▶ [Problem details]: Your answer should consist only of the lines below from the one with "0 Rectangle with rounded corners*" through the one with "X150594800Y-92989400D03*", copied exactly.

▶ [Extracted data]:
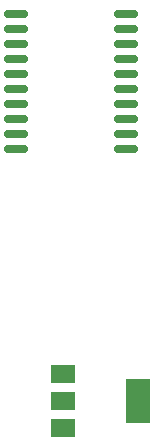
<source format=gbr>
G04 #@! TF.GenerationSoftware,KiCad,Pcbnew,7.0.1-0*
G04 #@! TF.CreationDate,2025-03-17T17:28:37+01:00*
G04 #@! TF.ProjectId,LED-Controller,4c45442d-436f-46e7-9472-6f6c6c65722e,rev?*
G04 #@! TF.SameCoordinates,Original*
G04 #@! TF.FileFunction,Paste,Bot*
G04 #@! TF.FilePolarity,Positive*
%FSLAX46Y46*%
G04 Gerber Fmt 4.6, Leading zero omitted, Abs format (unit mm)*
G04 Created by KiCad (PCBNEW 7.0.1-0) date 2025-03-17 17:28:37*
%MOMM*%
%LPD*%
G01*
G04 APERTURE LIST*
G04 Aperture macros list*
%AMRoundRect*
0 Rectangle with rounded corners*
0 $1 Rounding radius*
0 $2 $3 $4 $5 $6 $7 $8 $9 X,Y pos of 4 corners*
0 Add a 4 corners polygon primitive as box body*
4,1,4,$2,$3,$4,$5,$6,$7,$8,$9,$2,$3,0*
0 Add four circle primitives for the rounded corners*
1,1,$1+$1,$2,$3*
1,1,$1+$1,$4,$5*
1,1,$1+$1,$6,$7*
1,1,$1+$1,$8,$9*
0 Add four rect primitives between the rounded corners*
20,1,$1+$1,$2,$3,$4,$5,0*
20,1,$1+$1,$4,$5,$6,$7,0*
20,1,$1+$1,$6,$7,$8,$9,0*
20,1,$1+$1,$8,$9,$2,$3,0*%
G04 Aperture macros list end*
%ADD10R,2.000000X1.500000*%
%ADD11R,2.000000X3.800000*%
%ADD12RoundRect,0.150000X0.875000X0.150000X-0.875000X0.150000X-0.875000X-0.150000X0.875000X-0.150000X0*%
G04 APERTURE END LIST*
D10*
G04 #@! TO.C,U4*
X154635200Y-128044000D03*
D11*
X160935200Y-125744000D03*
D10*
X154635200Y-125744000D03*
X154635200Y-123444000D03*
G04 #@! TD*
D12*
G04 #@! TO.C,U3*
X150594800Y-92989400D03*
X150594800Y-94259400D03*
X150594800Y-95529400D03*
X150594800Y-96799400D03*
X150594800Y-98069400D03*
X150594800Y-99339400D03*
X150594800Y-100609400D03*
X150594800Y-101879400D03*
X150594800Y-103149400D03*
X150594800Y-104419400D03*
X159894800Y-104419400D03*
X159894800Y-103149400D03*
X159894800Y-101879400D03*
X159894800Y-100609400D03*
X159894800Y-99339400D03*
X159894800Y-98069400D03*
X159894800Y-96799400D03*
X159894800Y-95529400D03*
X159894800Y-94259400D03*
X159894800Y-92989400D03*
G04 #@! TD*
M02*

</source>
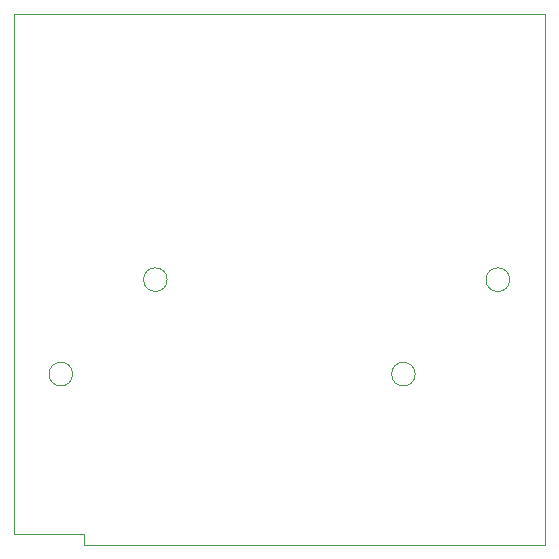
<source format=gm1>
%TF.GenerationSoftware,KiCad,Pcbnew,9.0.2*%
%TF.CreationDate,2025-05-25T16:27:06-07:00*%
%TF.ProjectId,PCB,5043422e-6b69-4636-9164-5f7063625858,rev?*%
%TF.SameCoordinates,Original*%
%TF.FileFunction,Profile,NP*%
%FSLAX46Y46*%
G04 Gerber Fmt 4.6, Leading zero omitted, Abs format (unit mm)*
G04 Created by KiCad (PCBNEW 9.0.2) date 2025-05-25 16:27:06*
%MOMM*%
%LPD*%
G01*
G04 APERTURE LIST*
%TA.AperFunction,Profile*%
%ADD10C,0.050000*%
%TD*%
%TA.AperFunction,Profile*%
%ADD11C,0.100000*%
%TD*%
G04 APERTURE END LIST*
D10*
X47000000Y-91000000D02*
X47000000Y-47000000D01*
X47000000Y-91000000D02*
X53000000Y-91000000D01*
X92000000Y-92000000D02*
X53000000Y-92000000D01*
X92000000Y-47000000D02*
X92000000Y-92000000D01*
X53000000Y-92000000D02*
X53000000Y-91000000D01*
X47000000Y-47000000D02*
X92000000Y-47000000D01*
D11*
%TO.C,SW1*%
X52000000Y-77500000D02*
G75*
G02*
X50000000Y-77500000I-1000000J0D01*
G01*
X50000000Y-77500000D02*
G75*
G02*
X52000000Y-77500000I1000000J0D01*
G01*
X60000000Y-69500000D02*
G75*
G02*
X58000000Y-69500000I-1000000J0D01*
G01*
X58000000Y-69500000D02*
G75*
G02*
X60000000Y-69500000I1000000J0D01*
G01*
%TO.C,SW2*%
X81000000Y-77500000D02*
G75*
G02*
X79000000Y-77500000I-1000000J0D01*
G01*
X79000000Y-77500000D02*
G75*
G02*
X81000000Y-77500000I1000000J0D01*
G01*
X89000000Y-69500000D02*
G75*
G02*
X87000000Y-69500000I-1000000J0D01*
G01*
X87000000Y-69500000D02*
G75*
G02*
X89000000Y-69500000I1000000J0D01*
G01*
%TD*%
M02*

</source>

▶ [Reply]:
0 Rectangle with rounded corners*
0 $1 Rounding radius*
0 $2 $3 $4 $5 $6 $7 $8 $9 X,Y pos of 4 corners*
0 Add a 4 corners polygon primitive as box body*
4,1,4,$2,$3,$4,$5,$6,$7,$8,$9,$2,$3,0*
0 Add four circle primitives for the rounded corners*
1,1,$1+$1,$2,$3*
1,1,$1+$1,$4,$5*
1,1,$1+$1,$6,$7*
1,1,$1+$1,$8,$9*
0 Add four rect primitives between the rounded corners*
20,1,$1+$1,$2,$3,$4,$5,0*
20,1,$1+$1,$4,$5,$6,$7,0*
20,1,$1+$1,$6,$7,$8,$9,0*
20,1,$1+$1,$8,$9,$2,$3,0*%
G04 Aperture macros list end*
%ADD10R,2.000000X1.500000*%
%ADD11R,2.000000X3.800000*%
%ADD12RoundRect,0.150000X0.875000X0.150000X-0.875000X0.150000X-0.875000X-0.150000X0.875000X-0.150000X0*%
G04 APERTURE END LIST*
D10*
G04 #@! TO.C,U4*
X154635200Y-128044000D03*
D11*
X160935200Y-125744000D03*
D10*
X154635200Y-125744000D03*
X154635200Y-123444000D03*
G04 #@! TD*
D12*
G04 #@! TO.C,U3*
X150594800Y-92989400D03*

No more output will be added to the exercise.